- What needs to be done:
The stretch wanted below opens at the line containing "client for Reddit" and closes at the line containing "Official instance: <https://www.troddit.com>". Please return it exactly, with no other lines.

BEGIN

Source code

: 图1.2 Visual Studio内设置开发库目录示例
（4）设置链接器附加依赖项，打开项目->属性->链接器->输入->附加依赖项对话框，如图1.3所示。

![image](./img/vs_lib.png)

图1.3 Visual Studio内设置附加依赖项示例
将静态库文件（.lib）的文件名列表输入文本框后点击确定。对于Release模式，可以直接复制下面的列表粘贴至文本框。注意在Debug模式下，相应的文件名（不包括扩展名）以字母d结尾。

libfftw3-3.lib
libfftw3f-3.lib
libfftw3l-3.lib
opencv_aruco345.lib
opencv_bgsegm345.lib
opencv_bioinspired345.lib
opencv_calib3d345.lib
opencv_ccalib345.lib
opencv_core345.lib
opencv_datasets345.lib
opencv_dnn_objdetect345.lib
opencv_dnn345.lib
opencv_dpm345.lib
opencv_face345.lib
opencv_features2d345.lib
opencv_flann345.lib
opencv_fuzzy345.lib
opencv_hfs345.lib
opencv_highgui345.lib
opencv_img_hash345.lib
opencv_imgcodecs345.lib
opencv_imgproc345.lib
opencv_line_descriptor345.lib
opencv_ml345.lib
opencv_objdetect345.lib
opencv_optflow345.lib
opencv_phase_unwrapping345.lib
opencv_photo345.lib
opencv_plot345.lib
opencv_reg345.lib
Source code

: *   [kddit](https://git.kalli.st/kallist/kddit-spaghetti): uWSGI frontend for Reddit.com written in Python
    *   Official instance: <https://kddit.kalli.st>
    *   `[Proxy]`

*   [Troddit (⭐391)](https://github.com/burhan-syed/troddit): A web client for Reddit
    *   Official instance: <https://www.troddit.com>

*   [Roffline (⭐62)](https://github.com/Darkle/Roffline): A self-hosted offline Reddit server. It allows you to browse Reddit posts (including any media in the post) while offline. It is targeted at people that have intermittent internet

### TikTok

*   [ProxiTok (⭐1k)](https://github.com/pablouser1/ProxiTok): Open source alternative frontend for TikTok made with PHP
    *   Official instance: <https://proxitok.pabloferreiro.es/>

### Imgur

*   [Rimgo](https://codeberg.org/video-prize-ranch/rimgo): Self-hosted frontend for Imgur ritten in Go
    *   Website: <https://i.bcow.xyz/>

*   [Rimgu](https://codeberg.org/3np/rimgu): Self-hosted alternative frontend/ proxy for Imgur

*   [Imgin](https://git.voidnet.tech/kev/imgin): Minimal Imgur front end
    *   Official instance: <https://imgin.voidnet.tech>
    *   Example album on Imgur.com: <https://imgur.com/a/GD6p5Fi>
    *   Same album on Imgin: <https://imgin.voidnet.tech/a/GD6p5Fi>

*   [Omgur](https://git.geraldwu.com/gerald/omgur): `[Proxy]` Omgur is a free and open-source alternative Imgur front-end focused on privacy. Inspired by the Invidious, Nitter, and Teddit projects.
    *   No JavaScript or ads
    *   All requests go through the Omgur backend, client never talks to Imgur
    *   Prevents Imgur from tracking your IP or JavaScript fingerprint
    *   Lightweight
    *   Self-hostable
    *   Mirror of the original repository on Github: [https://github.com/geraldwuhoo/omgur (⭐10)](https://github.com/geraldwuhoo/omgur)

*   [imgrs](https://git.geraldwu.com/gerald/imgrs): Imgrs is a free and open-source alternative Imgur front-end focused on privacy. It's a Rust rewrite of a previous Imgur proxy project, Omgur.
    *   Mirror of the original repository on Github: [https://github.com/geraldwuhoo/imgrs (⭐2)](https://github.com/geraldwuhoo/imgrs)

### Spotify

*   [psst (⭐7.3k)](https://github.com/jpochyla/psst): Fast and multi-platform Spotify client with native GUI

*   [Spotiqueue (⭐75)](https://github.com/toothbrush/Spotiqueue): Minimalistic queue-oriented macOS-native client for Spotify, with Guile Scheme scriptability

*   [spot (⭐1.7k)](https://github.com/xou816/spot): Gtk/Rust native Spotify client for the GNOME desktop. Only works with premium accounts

END

- Written reply:
*   [Troddit (⭐391)](https://github.com/burhan-syed/troddit): A web client for Reddit
    *   Official instance: <https://www.troddit.com>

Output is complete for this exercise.